TASK TO CARRY OUT: Go through the material below and count the lines with the string "that"; the number is the whole answer.

────────────────

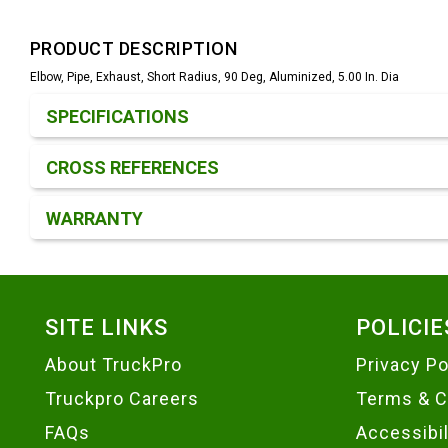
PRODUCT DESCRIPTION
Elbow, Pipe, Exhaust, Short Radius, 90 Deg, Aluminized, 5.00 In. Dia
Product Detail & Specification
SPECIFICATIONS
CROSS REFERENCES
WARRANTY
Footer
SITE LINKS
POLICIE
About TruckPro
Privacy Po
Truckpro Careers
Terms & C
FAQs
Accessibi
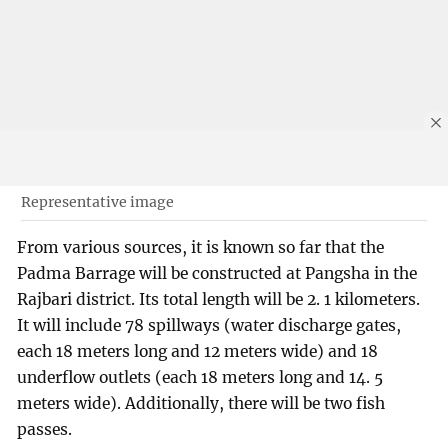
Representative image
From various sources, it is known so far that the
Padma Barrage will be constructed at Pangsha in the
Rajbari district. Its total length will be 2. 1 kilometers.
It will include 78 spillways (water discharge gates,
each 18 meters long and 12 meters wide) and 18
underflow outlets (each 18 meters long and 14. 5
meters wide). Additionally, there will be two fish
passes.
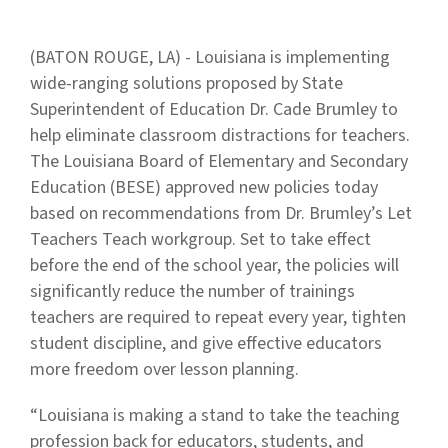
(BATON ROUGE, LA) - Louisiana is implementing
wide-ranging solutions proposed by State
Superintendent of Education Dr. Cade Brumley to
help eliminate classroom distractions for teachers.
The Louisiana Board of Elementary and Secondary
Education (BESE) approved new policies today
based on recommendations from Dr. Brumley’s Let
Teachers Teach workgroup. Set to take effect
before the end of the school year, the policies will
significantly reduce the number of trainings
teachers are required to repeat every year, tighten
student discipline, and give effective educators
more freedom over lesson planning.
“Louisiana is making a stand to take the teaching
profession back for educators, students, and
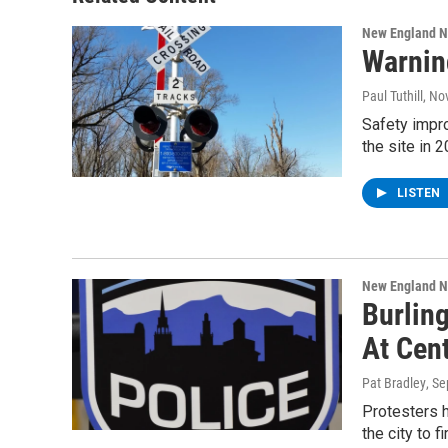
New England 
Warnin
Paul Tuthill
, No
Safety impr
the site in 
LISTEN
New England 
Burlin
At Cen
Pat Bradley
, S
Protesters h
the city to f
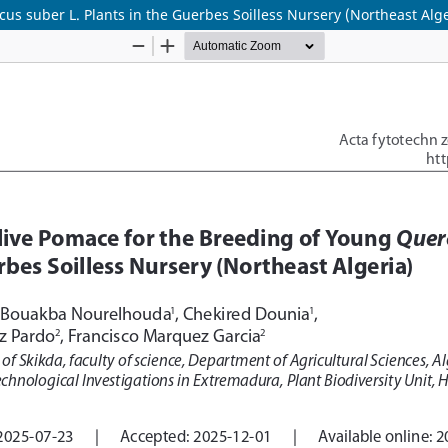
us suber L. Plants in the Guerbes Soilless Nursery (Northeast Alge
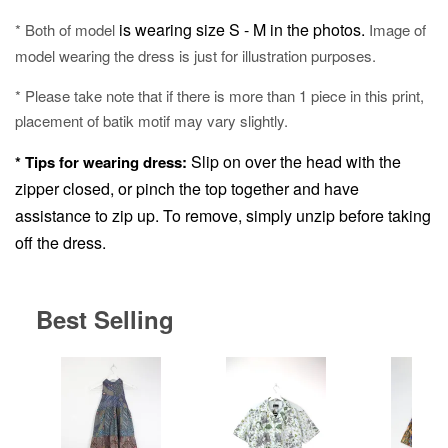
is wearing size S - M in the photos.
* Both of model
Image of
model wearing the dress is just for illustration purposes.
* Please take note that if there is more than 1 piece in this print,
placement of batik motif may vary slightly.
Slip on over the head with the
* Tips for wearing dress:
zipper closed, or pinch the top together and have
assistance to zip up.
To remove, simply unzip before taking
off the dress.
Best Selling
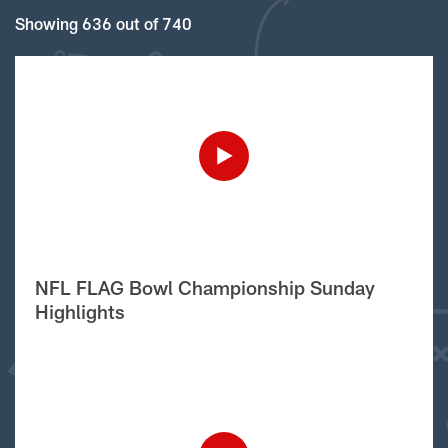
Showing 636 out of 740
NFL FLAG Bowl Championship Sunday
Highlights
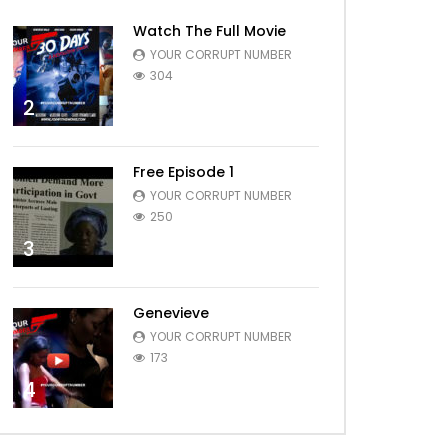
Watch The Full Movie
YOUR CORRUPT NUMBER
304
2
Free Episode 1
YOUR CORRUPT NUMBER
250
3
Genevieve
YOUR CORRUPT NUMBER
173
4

────────────────

SOLUTION FOR THIS TASK: 2